Aim of the task: Scan the entries for "postoji". Every line that holds it is to be copied.
+++ Record extracts +++
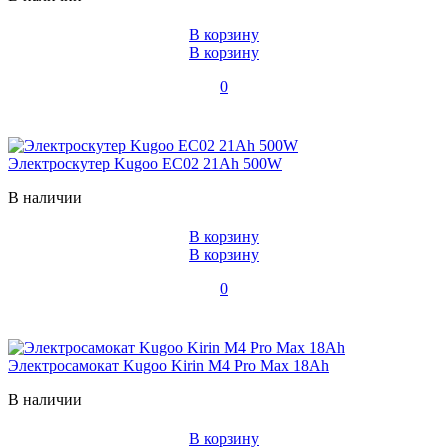
В корзину
В корзину
0
Электроскутер Kugoo EC02 21Ah 500W
В наличии
В корзину
В корзину
0
Электросамокат Kugoo Kirin M4 Pro Max 18Ah
В наличии
В корзину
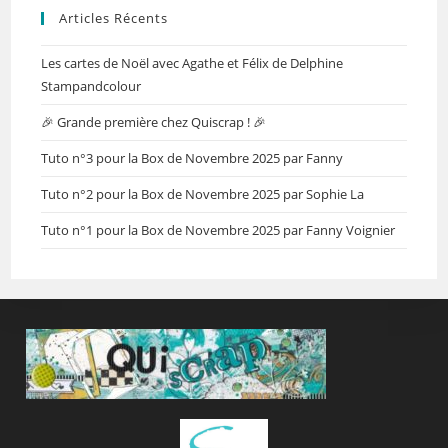
Articles Récents
Les cartes de Noël avec Agathe et Félix de Delphine
Stampandcolour
🎉 Grande première chez Quiscrap ! 🎉
Tuto n°3 pour la Box de Novembre 2025 par Fanny
Tuto n°2 pour la Box de Novembre 2025 par Sophie La
Tuto n°1 pour la Box de Novembre 2025 par Fanny Voignier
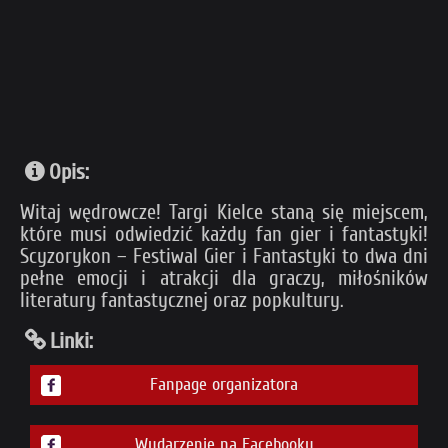
Opis:
Witaj wędrowcze! Targi Kielce staną się miejscem,
które musi odwiedzić każdy fan gier i fantastyki!
Scyzorykon – Festiwal Gier i Fantastyki to dwa dni
pełne emocji i atrakcji dla graczy, miłośników
literatury fantastycznej oraz popkultury.
Linki:
Fanpage organizatora
Wydarzenie na Facebooku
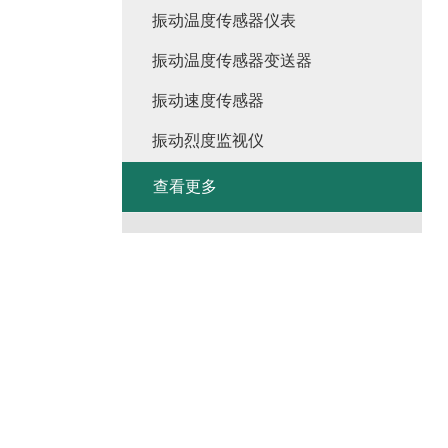
振动温度传感器仪表
振动温度传感器变送器
振动速度传感器
振动烈度监视仪
查看更多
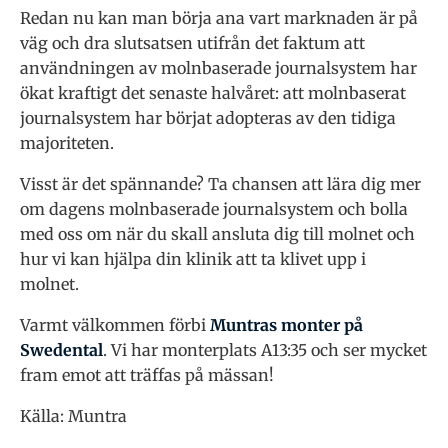
Redan nu kan man börja ana vart marknaden är på
väg och dra slutsatsen utifrån det faktum att
användningen av molnbaserade journalsystem har
ökat kraftigt det senaste halvåret: att molnbaserat
journalsystem har börjat adopteras av den tidiga
majoriteten.
Visst är det spännande? Ta chansen att lära dig mer
om dagens molnbaserade journalsystem och bolla
med oss om när du skall ansluta dig till molnet och
hur vi kan hjälpa din klinik att ta klivet upp i
molnet.
Varmt välkommen förbi
Muntras monter på
Swedental
. Vi har monterplats A13:35 och ser mycket
fram emot att träffas på mässan!
Källa: Muntra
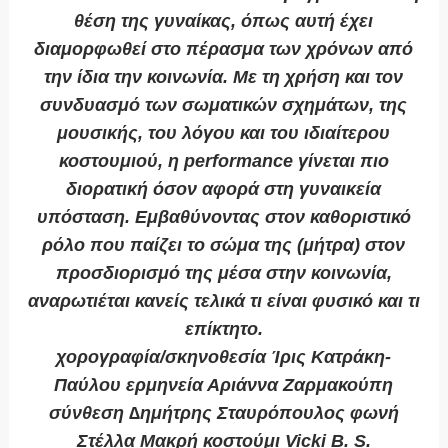
θέση της γυναίκας, όπως αυτή έχει
διαμορφωθεί στο πέρασμα των χρόνων από
την ίδια την κοινωνία. Με τη χρήση και τον
συνδυασμό των σωματικών σχημάτων, της
μουσικής, του λόγου και του ιδιαίτερου
κοστουμιού, η performance γίνεται πιο
διορατική όσον αφορά στη γυναικεία
υπόσταση. Εμβαθύνοντας στον καθοριστικό
ρόλο που παίζει το σώμα της (μήτρα) στον
προσδιορισμό της μέσα στην κοινωνία,
αναρωτιέται κανείς τελικά τι είναι φυσικό και τι
επίκτητο.
χορογραφία/σκηνοθεσία Ίρις Κατράκη-
Παύλου ερμηνεία Αριάννα Ζαρμακούπη
σύνθεση ∆ημήτρης Σταυρόπουλος φωνή
Στέλλα Μακρή κοστούμι Vicki B. S.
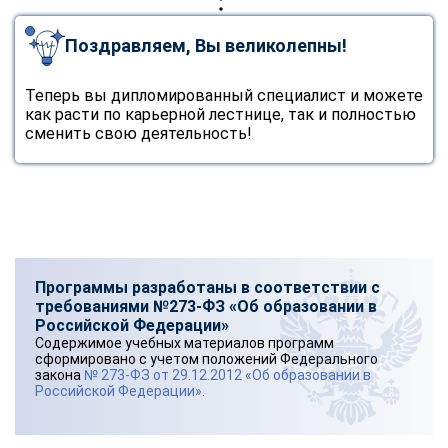
Поздравляем, Вы великолепны!
Теперь вы дипломированный специалист и можете
как расти по карьерной лестнице, так и полностью
сменить свою деятельность!
Программы разработаны в соответствии с
требованиями №273-ФЗ «Об образовании в
Российской Федерации»
Содержимое учебных материалов программ
сформировано с учетом положений Федерального
закона
№ 273-ФЗ от 29.12.2012 «Об образовании в
Российской Федерации»
.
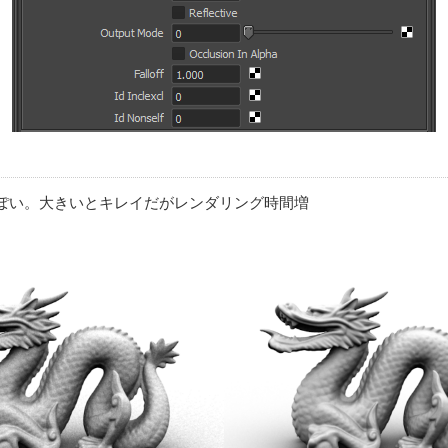
ぽい。大きいとキレイだがレンダリング時間増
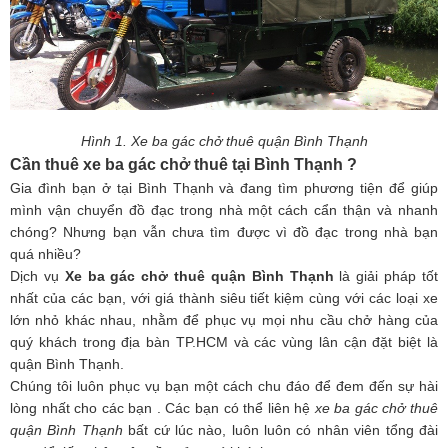
Hình 1. Xe ba gác chở thuê quận Bình Thạnh
Cần thuê xe ba gác chở thuê tại Bình Thạnh ?
Gia đình bạn ở tại Bình Thạnh và đang tìm phương tiện để giúp
mình vận chuyển đồ đạc trong nhà một cách cẩn thận và nhanh
chóng? Nhưng bạn vẫn chưa tìm được vì đồ đạc trong nhà bạn
quá nhiều?
Dịch vụ
Xe ba gác chở thuê quận Bình Thạnh
là giải pháp tốt
nhất của các bạn, với giá thành siêu tiết kiệm cùng với các loại xe
lớn nhỏ khác nhau, nhằm để phục vụ mọi nhu cầu chở hàng của
quý khách trong địa bàn TP.HCM và các vùng lân cận đặt biệt là
quận Bình Thạnh.
Chúng tôi luôn phục vụ bạn một cách chu đáo để đem đến sự hài
lòng nhất cho các bạn . Các bạn có thể liên hệ
xe ba gác chở thuê
quận Bình Thạnh
bất cứ lúc nào, luôn luôn có nhân viên tổng đài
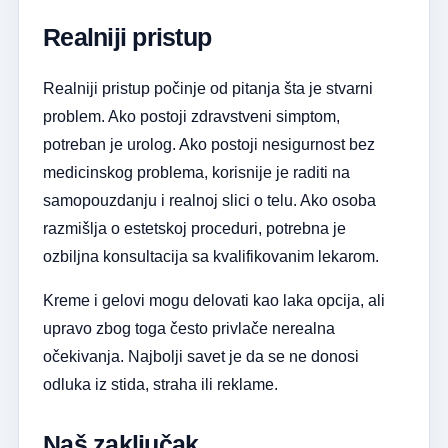
Realniji pristup
Realniji pristup počinje od pitanja šta je stvarni
problem. Ako postoji zdravstveni simptom,
potreban je urolog. Ako postoji nesigurnost bez
medicinskog problema, korisnije je raditi na
samopouzdanju i realnoj slici o telu. Ako osoba
razmišlja o estetskoj proceduri, potrebna je
ozbiljna konsultacija sa kvalifikovanim lekarom.
Kreme i gelovi mogu delovati kao laka opcija, ali
upravo zbog toga često privlače nerealna
očekivanja. Najbolji savet je da se ne donosi
odluka iz stida, straha ili reklame.
Naš zaključak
+++
Written answer:
problem. Ako postoji zdravstveni simptom,
potreban je urolog. Ako postoji nesigurnost bez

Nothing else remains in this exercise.